Toggle between two views using the buttons in the header:
ViewDescription
CountsEach cell shows how many times that state-to-state transition occurred across all simulations in the run
Failure RateEach cell shows the percentage of simulations that failed when hitting that transition
Darker cells indicate higher counts or higher failure rates, depending on the active view.

Drilling Down

Click any cell in the heatmap to open a detail panel showing:
  • The total count and failure count for that transition
  • Exemplar simulations — individual simulations that passed through that state transition, with direct links to review them
Use exemplars to understand why a particular transition has a high failure rate: open a failing simulation and inspect the transcript and trace together.

Top Hotspots Sidebar

The Top Hotspots sidebar ranks state transitions by failure count, making it easy to find the most impactful problems without scanning the full matrix. The top-ranked transitions are the ones where the most simulations failed.

Span Filters

Use the span type filters to include or exclude specific span types from the transition analysis. Wrapper spans — such as conversation, pipeline, transport, and session:* spans — are automatically collapsed and filtered by default, so the heatmap focuses on the meaningful transitions within your agent’s processing logic.
Start with the Failure Rate view to find which transitions are most problematic, then switch to Counts to understand the volume. A transition with a 100% failure rate but only 1 occurrence is less concerning than one with a 30% failure rate across 50 simulations.

Full Example

from opentelemetry.sdk import trace as trace_sdk
from opentelemetry.exporter.otlp.proto.http.trace_exporter import OTLPSpanExporter
from opentelemetry.sdk.trace.export import SimpleSpanProcessor
from opentelemetry.sdk.resources import SERVICE_NAME, Resource

# Configure tracer
resource = Resource.create({SERVICE_NAME: "my-agent"})
provider = trace_sdk.TracerProvider(resource=resource)

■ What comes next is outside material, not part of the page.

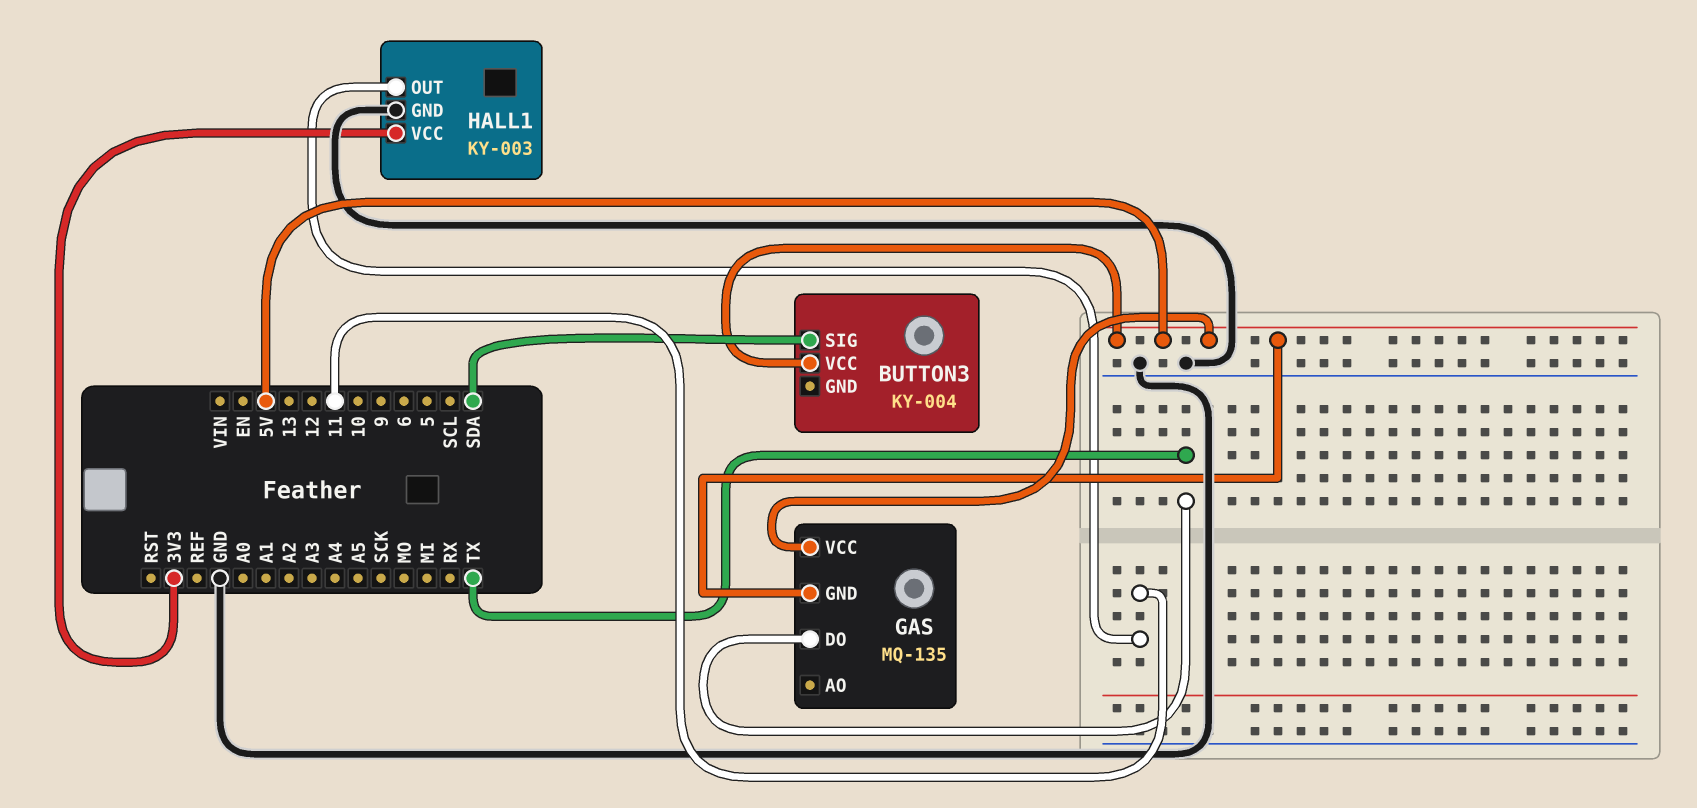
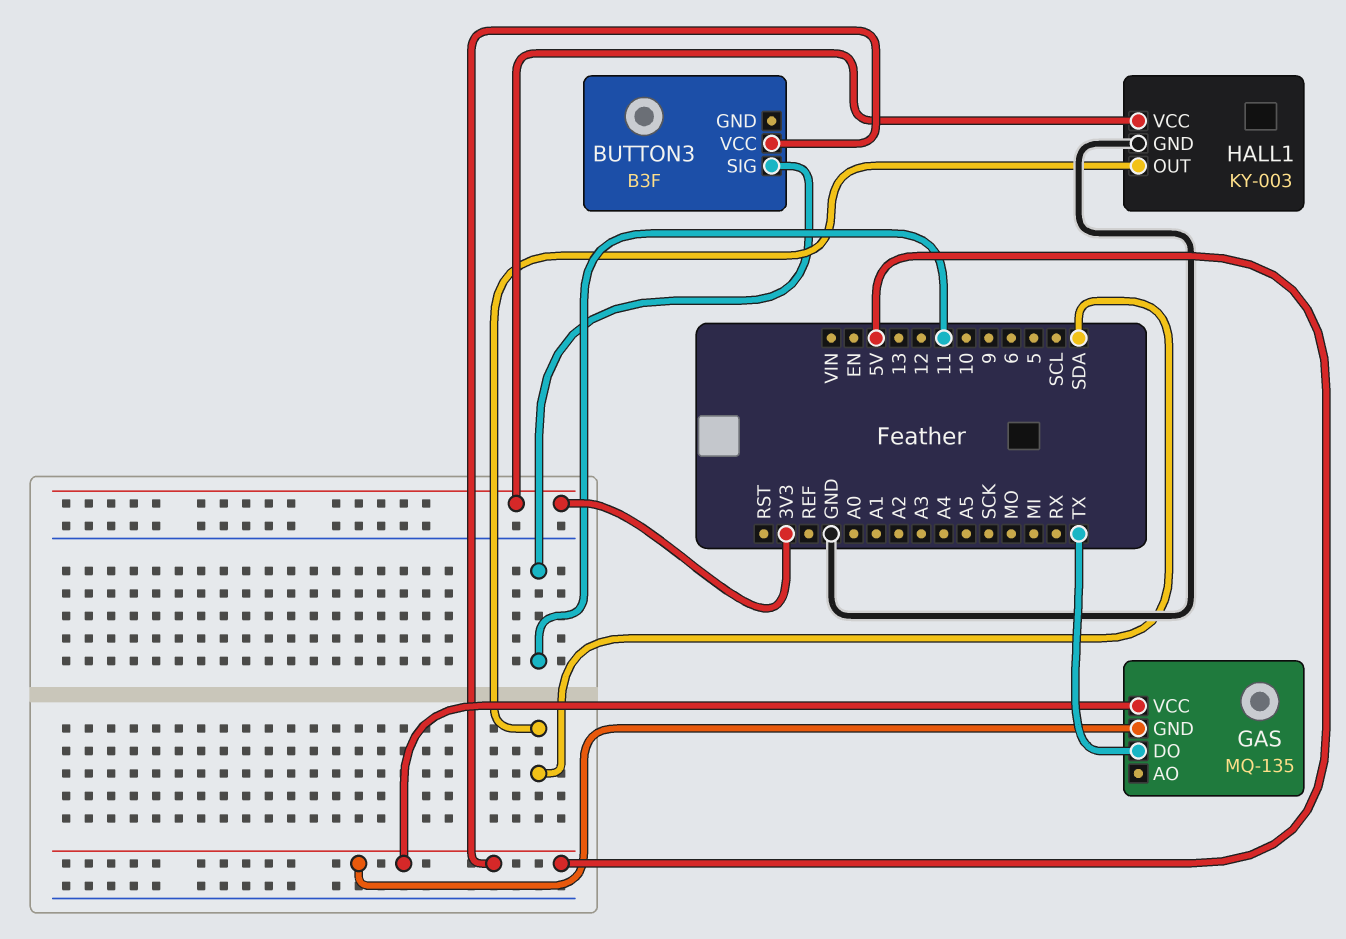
BUTTON3: KY-004 -> B3F
BUTTON3 pin SIG: SDA -> 11
HALL1 pin OUT: 11 -> SDA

exporter = OTLPSpanExporter(
    endpoint="https://api.coval.dev/v1/traces",
    headers={
        "X-API-Key": "<COVAL_API_KEY>",
        "X-Simulation-Id": "<simulation_id>",
    },
    timeout=30,
)

provider.add_span_processor(SimpleSpanProcessor(exporter))
tracer = provider.get_tracer("my-agent")

# Use tracer in agent code
with tracer.start_as_current_span("tool_call") as span:
    span.set_attribute("tool.name", "search_database")
    result = call_tool()

# Call on agent exit for clean resource teardown.
provider.shutdown()

Using Span Attributes in Custom Metrics

Any numeric span attribute your agent emits can be measured using a Custom Trace Metric (METRIC_CUSTOM_TRACE). This lets you track latency, token counts, or any other numeric value from your traces without writing custom evaluation code. To create a custom trace metric, specify:
  • Span Name — the span_name of the spans to aggregate (e.g. llm, tts, or any custom span you create)
  • Metric Attribute — the span attribute key containing the numeric value (e.g. metrics.ttfb, token_count)
  • Aggregation Method — how to aggregate across turns: average, median, p90, max, or min
See Create Metric for the full API reference.